Washington county restricts facial recognition use by sheriff, country offices
King County, Washington, home to facial recognition-providing tech giants Amazon and Microsoft, has passed a ban on the use of facial recognition by the sheriff’s office and other county administrative offices, local NBC affiliate King5 reports.
The ordinance was passed by King County Council in a 9-0 vote out of concern for the biometric technology’s accuracy, demographic performance disparities, and potential for encroaching on civil liberties. It blocks certain County bodies from using the technology themselves, or obtaining information from third-party facial recognition use.
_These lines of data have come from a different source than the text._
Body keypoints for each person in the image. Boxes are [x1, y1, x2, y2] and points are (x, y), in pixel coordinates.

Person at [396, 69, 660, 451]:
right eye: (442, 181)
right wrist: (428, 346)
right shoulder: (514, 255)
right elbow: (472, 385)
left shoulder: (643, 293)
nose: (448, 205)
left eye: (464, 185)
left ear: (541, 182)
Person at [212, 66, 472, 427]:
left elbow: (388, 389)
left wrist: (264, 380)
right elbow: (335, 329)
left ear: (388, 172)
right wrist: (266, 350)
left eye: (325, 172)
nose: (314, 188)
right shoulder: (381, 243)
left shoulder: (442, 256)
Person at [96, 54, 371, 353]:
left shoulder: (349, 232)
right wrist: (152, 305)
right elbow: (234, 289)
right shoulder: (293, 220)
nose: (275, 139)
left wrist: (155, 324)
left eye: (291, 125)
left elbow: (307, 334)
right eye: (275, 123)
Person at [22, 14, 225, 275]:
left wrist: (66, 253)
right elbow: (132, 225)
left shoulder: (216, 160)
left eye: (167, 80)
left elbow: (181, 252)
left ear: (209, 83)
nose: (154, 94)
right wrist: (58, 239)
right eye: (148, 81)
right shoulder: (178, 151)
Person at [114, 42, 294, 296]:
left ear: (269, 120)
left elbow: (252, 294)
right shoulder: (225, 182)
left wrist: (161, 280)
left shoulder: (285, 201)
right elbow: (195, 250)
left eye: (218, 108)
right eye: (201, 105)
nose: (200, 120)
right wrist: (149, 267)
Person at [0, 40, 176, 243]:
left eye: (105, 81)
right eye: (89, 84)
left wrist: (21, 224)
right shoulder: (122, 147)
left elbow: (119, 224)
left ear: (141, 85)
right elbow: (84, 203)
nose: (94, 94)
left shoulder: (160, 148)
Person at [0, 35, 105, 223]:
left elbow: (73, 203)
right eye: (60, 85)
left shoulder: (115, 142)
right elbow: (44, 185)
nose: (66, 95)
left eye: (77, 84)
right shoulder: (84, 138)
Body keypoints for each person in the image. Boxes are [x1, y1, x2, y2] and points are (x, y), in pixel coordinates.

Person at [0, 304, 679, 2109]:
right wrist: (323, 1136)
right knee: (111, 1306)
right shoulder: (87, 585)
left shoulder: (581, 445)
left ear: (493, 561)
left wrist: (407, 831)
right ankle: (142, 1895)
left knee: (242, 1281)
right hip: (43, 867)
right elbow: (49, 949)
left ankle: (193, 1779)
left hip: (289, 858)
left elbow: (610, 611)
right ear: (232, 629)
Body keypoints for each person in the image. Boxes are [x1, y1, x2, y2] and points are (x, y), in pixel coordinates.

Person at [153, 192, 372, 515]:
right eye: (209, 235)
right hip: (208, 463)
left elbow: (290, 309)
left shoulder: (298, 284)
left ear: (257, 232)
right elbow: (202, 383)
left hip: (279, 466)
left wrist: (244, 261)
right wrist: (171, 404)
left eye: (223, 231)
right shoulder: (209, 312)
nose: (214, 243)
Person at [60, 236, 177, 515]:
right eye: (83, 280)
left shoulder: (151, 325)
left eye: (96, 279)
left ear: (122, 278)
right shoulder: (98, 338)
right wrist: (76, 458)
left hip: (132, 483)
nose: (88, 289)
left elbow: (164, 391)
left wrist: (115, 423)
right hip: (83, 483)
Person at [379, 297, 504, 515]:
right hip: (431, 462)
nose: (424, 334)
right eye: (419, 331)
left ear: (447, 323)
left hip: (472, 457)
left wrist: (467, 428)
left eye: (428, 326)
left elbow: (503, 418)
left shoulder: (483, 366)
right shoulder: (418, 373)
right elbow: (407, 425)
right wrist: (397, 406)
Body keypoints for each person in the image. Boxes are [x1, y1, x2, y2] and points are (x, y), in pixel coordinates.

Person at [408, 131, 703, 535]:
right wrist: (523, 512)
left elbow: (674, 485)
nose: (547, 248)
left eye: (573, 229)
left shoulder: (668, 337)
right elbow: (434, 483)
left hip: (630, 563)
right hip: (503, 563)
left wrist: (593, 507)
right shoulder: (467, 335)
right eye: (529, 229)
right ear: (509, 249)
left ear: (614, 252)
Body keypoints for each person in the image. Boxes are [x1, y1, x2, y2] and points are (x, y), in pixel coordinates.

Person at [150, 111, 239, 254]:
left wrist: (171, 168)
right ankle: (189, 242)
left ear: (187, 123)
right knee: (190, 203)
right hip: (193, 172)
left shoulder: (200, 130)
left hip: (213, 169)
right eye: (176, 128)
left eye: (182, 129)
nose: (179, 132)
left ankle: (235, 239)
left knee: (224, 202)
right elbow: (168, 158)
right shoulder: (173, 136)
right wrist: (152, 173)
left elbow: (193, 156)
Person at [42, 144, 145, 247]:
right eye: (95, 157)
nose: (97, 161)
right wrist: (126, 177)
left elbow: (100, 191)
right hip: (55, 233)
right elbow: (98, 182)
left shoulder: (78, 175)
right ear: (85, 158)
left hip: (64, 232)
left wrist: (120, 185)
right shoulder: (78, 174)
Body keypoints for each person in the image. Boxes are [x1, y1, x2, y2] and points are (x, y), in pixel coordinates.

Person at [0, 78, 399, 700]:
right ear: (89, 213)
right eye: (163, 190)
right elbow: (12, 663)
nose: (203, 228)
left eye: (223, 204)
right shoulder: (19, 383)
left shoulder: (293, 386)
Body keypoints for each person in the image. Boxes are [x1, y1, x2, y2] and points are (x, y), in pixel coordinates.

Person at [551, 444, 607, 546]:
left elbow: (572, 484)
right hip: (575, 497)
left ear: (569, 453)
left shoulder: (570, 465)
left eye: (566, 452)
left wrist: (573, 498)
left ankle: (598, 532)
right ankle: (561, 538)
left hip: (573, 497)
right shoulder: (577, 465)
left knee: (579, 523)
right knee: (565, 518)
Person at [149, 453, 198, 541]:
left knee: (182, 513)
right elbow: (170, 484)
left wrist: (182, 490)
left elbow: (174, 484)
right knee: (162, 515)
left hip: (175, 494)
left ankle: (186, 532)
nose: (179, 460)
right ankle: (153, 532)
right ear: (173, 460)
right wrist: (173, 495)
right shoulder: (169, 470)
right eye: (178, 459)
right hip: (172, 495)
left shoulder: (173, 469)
The ordinance includes a right of private action, according to Officer.com.
“The use of facial recognition technology by government agencies poses distinct threats to our residents, including potential misidentification, bias, and the erosion of our civil liberties,” said King County Councilmember Jeanne Kohl-Welles, who sponsored the bill. “The use or misuse of these technologies has potentially devastating consequences which the new ordinance will help to prevent.”
The scope of the bill is limited, however, as King County Sheriff’s Office has previously stated it does not use facial recognition, and it does not apply to cities within King County. The ordinance also includes an exemption for compliance with the National Child Search Assistance Act.
Washington State passed a Microsoft-supported bill restricting the use of facial recognition by police and state government agencies last year.
Concern about the adoption of face biometrics by King County police nearly scuttled funding for its fingerprint system back in 2018.